22.3689 · Motion · 2022-06-16
Département des finances
Liquidé
Wortlaut
Le Conseil fédéral est chargé de créer une base légale visant à ce que l'Autorité fédérale de surveillance en matière de révision (par exemple) vérifie que les réglementations de la FINMA sont adaptées à la hiérarchie des normes. L'autorité désignée examinera si les réglementations proposées par la FINMA disposent d'une base légale suffisante et si elles sont appropriées.
Begründung
La FINMA peut, en vertu de l'art. 7 de la loi sur les marchés financiers, adopter des ordonnances et des circulaires, mais dans la mesure uniquement où les buts visés par la surveillance le requièrent. L'art. 16 de l'ordonnance relative à la loi sur la surveillance des marchés financiers charge en outre la FINMA de vérifier que ses réglementations sont adaptées à la hiérarchie des normes et de procéder aux modifications nécessaires qui relèvent de sa compétence.
L'une des activités de la FINMA consiste à vérifier si la bonne gouvernance est garantie. Il est donc essentiel qu'elle dispose elle aussi d'une bonne gouvernance.
À l'heure actuelle, rien ne permet de le garantir, étant donné que la FINMA décide en toute autonomie si et comment elle entend édicter des réglementations et qu'elle vérifie elle-même si ses réglementations sont adaptées à la hiérarchie des normes. Cette tâche devrait donc être confiée à une instance neutre, telle que l'Autorité fédérale de surveillance en matière de révision.
Antrag des Bundesrates
Le Conseil fédéral propose de rejeter la motion.
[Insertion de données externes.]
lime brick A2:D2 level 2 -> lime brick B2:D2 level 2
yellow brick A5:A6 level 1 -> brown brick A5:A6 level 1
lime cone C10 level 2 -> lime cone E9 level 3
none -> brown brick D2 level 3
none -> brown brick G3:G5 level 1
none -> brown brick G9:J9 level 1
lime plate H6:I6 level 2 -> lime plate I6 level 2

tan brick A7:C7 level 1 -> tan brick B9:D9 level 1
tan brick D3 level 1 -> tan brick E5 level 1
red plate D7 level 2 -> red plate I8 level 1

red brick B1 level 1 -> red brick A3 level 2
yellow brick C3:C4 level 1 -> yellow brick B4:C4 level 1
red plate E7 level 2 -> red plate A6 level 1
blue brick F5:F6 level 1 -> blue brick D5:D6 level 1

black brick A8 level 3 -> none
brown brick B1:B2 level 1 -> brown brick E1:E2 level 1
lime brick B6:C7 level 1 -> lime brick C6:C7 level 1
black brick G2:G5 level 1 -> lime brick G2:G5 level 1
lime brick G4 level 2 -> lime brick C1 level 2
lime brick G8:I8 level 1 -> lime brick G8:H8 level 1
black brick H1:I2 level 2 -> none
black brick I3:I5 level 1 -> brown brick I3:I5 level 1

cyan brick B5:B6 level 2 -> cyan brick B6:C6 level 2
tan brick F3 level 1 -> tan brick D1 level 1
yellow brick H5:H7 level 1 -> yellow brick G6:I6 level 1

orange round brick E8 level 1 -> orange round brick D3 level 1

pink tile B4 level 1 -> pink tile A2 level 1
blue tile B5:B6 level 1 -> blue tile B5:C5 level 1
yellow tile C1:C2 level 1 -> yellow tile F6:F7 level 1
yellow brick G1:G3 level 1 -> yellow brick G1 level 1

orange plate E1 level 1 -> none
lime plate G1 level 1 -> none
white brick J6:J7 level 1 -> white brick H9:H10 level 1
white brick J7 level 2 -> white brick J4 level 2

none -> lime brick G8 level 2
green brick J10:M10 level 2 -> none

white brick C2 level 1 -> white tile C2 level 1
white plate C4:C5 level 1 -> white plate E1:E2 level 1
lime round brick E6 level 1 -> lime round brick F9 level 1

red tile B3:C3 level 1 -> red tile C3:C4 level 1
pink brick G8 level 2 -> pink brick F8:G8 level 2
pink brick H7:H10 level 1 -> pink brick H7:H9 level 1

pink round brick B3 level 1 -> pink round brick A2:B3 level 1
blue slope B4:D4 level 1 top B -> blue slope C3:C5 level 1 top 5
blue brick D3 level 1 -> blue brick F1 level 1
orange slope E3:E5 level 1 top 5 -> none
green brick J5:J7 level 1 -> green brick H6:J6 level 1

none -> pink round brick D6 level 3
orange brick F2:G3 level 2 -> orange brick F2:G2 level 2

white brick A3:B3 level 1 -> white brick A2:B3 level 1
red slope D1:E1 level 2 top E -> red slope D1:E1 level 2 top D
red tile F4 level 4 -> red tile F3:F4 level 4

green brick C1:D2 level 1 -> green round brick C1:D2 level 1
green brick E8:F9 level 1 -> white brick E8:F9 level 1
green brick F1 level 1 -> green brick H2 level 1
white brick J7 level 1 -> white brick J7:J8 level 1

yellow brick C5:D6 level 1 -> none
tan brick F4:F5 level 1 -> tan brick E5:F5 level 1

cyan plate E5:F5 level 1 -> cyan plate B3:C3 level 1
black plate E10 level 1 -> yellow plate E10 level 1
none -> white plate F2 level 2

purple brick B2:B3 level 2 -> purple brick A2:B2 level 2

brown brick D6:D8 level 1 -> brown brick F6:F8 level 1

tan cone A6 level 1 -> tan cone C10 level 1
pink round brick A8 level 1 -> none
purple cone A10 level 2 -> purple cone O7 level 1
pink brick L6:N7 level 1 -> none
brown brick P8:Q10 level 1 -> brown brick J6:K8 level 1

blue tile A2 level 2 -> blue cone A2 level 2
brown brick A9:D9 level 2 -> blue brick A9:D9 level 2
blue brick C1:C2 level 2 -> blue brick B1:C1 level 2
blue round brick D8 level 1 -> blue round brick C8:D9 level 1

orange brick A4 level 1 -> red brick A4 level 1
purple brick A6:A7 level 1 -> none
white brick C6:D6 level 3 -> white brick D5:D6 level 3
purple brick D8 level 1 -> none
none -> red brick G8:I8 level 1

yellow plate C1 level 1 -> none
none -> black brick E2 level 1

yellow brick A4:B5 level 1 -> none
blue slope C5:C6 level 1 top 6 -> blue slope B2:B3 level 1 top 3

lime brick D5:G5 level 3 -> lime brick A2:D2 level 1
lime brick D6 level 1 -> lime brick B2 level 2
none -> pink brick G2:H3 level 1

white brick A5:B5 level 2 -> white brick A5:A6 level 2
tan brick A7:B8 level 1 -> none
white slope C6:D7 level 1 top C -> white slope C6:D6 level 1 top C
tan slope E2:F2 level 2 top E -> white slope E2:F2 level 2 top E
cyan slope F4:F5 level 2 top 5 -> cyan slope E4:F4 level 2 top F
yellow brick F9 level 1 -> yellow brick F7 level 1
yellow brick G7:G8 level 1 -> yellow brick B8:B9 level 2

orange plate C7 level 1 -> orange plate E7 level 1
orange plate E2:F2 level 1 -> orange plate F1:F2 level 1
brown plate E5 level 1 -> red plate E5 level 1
Stellungnahme des Bundesrates
Selon l'art. 7, al. 1, de la loi sur la surveillance des marchés financiers (LFINMA ; RS 956.1), la FINMA dispose de deux instruments de réglementation, à savoir l'ordonnance et la circulaire. Seule l'ordonnance a toutefois un effet normatif. Etant tenue de se fonder sur le droit fédéral supérieur et de respecter les lignes directrices de celui-ci (voir notamment l'art. 7, al. 2, LFINMA), la FINMA ne peut pas décider elle-même des réglementations à édicter ni de la manière de le faire. À la différence des ordonnances, les circulaires servent exclusivement à fournir des informations et à préciser les modalités d'application de la législation sur les marchés financiers. Elles ne constituent pas des actes législatifs, c'est-à-dire des dispositions générales et contraignantes qui définissent les obligations des assujettis, leur confèrent des droits ou leur attribuent des compétences.
Sauf disposition contraire explicitement prévue par le législateur, les compétences législatives de la FINMA se limitent à l'édiction de dispositions techniques d'importance secondaire, ce qui est conforme aux principes directeurs du Conseil fédéral sur le gouvernement d'entreprise des entités de la Confédération devenues autonomes. En outre, la nouvelle ordonnance relative à la loi sur la surveillance des marchés financiers (RS 956.11), entrée en vigueur en février 2020, précise les compétences de la FINMA en matière de réglementation et fixe les principes et les processus de son activité de réglementation.
Cette activité s'inscrit dans le cadre des dispositions supérieures de la LFINMA, de l'ordonnance relative à la LFINMA et des lois et ordonnances sur les marchés financiers. La FINMA y associe les milieux concernés et les unités administratives intéressées (notamment l'Office fédéral de la justice) et mène des consultations publiques. Par ailleurs, un assujetti peut recourir devant les tribunaux s'il estime qu'une décision de la FINMA ou que les réglementations sur lesquelles cette décision se fonde sont contraires au droit ou inappropriées.
Conformément à l'art. 16 de l'ordonnance relative à la LFINMA, la FINMA vérifie dans les cinq ans qui suivent l'entrée en vigueur de l'ordonnance que ses réglementations sont adaptées à la hiérarchie des normes. À cette fin, elle suit les prescriptions de réglementation définies dans la LFINMA et la nouvelle ordonnance, et elle consulte le Département fédéral des finances, qui est compétent en matière d'actes législatifs de rang supérieur. Compte tenu de ce qui précède, le Conseil fédéral estime qu'il n'est pas nécessaire de faire appel à une autorité externe supplémentaire pour ces travaux.
Le Conseil fédéral propose de rejeter la motion.